Participants also gained a clearer understanding of how Singapore integrates with neighbouring regions through the “SG+” model to support broader ASEAN strategies, reinforcing its role as a coordination platform rather than merely an entry market.
From Strategy to Execution: The Realities of Cross-Border M&A
While strategy sets direction, execution determines outcome. Mr. Takuhei Madokoro of AGS Consulting shared practical insights on what truly drives success in cross-border M&A. Overseas acquisitions may begin with clear objectives, but complexity increases quickly once due diligence and integration planning begin.
He emphasized that due diligence should not focus only on historical financial performance, but also on future sustainability and how realistically the business can be integrated. This naturally leads to the importance of early PMI planning. Matters such as accounting standards alignment, tax structuring, internal controls, reporting timelines, and IT systems integration are far easier to manage when considered at the outset rather than after closing.
The takeaway was very clear. Signing the deal is only the starting point. Long-term value creation depends on preparation and disciplined execution before and after completion.
Fostering Stronger Regional Financial Connectivity

In addition to the main sessions, we also held an exclusive senior executive roundtable in collaboration with United Overseas Bank (UOB), represented by Mr. Chao Yong Sai.
The discussion was both engaging and constructive, with participants were keen to better understand Singapore’s financial ecosystem – from banking structures and regulatory frameworks to how capital can be mobilised efficiently for cross-border transactions. There was also interest in exploring how Japanese regional banks can work more closely with financial institutions, like UOB, in Singapore to further strengthen sustainable cross-border flows and better support clients expanding into Southeast Asia.
A consistent theme throughout the conversation was that cross-border growth is not driven by companies alone. Financial institutions play a critical role in enabling and sustaining overseas expansion, and stronger interbank connectivity can further reinforce long-term cross-border activity.

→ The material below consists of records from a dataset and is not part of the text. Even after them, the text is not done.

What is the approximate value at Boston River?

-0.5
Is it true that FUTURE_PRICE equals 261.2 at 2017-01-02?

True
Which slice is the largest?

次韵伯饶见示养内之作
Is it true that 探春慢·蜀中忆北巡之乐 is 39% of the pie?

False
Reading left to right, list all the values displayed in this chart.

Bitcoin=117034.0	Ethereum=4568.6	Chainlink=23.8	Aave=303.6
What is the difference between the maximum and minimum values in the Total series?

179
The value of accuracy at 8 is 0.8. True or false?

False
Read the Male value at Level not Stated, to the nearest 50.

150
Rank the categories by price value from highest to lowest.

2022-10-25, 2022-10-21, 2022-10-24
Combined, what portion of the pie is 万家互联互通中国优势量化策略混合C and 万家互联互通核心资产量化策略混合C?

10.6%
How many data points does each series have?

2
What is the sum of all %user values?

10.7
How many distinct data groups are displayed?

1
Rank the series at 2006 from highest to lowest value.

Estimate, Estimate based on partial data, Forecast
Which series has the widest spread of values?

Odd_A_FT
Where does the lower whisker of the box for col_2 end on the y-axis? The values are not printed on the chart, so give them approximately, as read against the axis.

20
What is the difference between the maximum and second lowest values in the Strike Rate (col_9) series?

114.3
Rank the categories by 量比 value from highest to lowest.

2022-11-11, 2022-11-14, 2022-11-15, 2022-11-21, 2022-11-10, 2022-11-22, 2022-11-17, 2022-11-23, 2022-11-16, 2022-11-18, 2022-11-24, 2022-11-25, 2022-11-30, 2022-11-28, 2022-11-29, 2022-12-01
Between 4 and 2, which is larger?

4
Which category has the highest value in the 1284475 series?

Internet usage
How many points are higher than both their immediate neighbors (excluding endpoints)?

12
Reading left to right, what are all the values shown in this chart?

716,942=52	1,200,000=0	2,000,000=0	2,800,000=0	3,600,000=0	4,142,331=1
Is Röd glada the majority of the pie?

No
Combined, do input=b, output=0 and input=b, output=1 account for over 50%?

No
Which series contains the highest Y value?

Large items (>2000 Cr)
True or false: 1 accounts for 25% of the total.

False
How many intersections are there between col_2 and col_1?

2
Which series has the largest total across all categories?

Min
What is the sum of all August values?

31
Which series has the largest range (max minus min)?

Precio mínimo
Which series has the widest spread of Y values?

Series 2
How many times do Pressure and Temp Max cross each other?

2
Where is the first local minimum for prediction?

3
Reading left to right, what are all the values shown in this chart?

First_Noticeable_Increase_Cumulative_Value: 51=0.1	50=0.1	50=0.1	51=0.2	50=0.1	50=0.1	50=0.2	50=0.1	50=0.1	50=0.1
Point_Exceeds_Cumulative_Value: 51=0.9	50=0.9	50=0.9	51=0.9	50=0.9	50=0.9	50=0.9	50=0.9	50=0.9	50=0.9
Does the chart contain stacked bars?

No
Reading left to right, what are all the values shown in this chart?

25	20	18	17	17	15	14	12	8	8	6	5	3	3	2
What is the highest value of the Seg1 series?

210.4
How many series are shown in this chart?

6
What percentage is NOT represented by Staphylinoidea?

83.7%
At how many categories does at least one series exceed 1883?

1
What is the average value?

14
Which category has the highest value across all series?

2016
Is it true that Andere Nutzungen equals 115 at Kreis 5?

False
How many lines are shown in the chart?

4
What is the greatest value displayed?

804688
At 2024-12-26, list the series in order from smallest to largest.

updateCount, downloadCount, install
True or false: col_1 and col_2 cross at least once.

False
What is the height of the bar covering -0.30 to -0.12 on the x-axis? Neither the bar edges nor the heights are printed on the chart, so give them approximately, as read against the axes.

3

Learning from a Japanese Acquirer’s Real Experience
To bring the discussions into perspective, we invited one of our Japanese clients to share their firsthand experience of acquiring a Singapore-based company. Their reflections offered practical insight into what Japanese buyers typically look for, including strong governance, reliable management, cultural alignment, and long-term strategic fit. They also spoke candidly about the challenges that can arise after closing, and how those challenges can turn into opportunities when approached with preparation, clear communication, and mutual understanding. Hearing directly from a company that has gone through the full cross-border acquisition process added valuable context to the day’s discussions and grounded the broader themes in real experience.
Strengthening the Foundation for the Next Decade – and Beyond

During the program, our General Manager, Mr. Shinichi Imai, also presented an overview of Nihon M&A Center Singapore’s key initiatives and ongoing projects, highlighting how our local team continues to strengthen cross-border execution capabilities and deepen regional partnerships across ASEAN.
Celebrating our 10th anniversary this year gives us a moment to reflect. A decade on the ground has reinforced one consistent belief – sustainable cross-border growth is not achieved through transactions alone. It requires ecosystem building, institutional trust, and long-term commitment.
As we look toward the next decade, we remain committed to strengthening Japan–ASEAN connectivity and supporting our clients in building enduring partnerships.
Because ultimately, cross-border M&A is not simply about entering a new market. It is about building relationships that last well beyond the deal itself.